Of note, P&G's original study evaluated testosterone supplementation in participants for 52 weeks at most.

In light of the FDA's rebuff, P&G saw the futility of pushing the issue and dropped Intrinsa. In retrospect, it's obvious that P&G hoped that physicians would prescribe the testosterone patch for off-label use--specifically, in women other than those who had experienced post-surgery menopause. With lack of long-term study, however, the FDA was obviously dismayed by this possibility.

There are other research findings that also question the potential efficacy of testosterone as an intervention in people with female sexual arousal/interest disorder. First, we don't have evidence of low androgen activity in women with sexual dysfunction.
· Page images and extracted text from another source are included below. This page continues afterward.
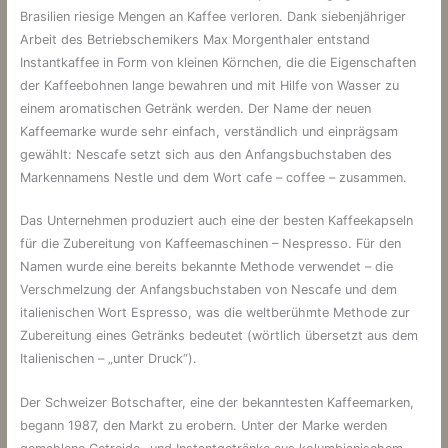
Brasilien riesige Mengen an Kaffee verloren. Dank siebenjähriger
Arbeit des Betriebschemikers Max Morgenthaler entstand
Instantkaffee in Form von kleinen Körnchen, die die Eigenschaften
der Kaffeebohnen lange bewahren und mit Hilfe von Wasser zu
einem aromatischen Getränk werden. Der Name der neuen
Kaffeemarke wurde sehr einfach, verständlich und einprägsam
gewählt: Nescafe setzt sich aus den Anfangsbuchstaben des
Markennamens Nestle und dem Wort cafe – coffee – zusammen.
Das Unternehmen produziert auch eine der besten Kaffeekapseln
für die Zubereitung von Kaffeemaschinen – Nespresso. Für den
Namen wurde eine bereits bekannte Methode verwendet – die
Verschmelzung der Anfangsbuchstaben von Nescafe und dem
italienischen Wort Espresso, was die weltberühmte Methode zur
Zubereitung eines Getränks bedeutet (wörtlich übersetzt aus dem
Italienischen – „unter Druck“).
Der Schweizer Botschafter, eine der bekanntesten Kaffeemarken,
begann 1987, den Markt zu erobern. Unter der Marke werden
Second, although we can measure intracrine or intracellular testosterone levels, we can't measure testosterone levels in the central nervous system.  Testosterone levels in the central nervous system probably have most effect on arousal and desire. In other words, we have no idea whether testosterone levels in the brain and spinal cord of those with female sexual dysfunction is deficient enough to need exogenous testosterone supplementation to begin with. Third, even in testosterone gels and patches that have been made to treat men, we have no idea how much testosterone actually gets absorbed thus making the practice of testosterone supplementation even more concerning.

But here's the thing. For many women, access to testosterone in some form is feasible. For example, women with female sexual arousal/interest disorder can still be prescribed testosterone gels and patches off label (taking men's medication). Testosterone supplements also come in naturopathic forms which can be purchased over the Internet. Finally, in other countries, testosterone is sometimes given to women with female sexual dysfunction.

So all in all, there are still ways to get your hands on testosterone to treat female sexual dysfunction; however, given what we know, it's probably a good idea to steer clear of the stuff. Research shows no real clinical benefit of testosterone supplementation in women with female sexual dysfunction, plus we don't even know if testosterone levels are deficient in women with sexual dysfunction in the first place.  And, of course, testosterone is a hormone, and hormones have been known to have potential adverse effects like stroke, blood clots, cancer and so forth.

Selected Sources

Article titled "Testosterone therapy for reduced libido in women" by R Basson published in Therapeutic Advances in Endocrinology and Metabolism published in 2010.  Accessed on 3/13/2015.

Article titled "The Pinking of Viagra Culture: Drug Industry Efforts to Create and Repackage Sex Drugs for Women" by Heather Hartley published in Sexualities in 2006.  Accessed on 3/15/2015.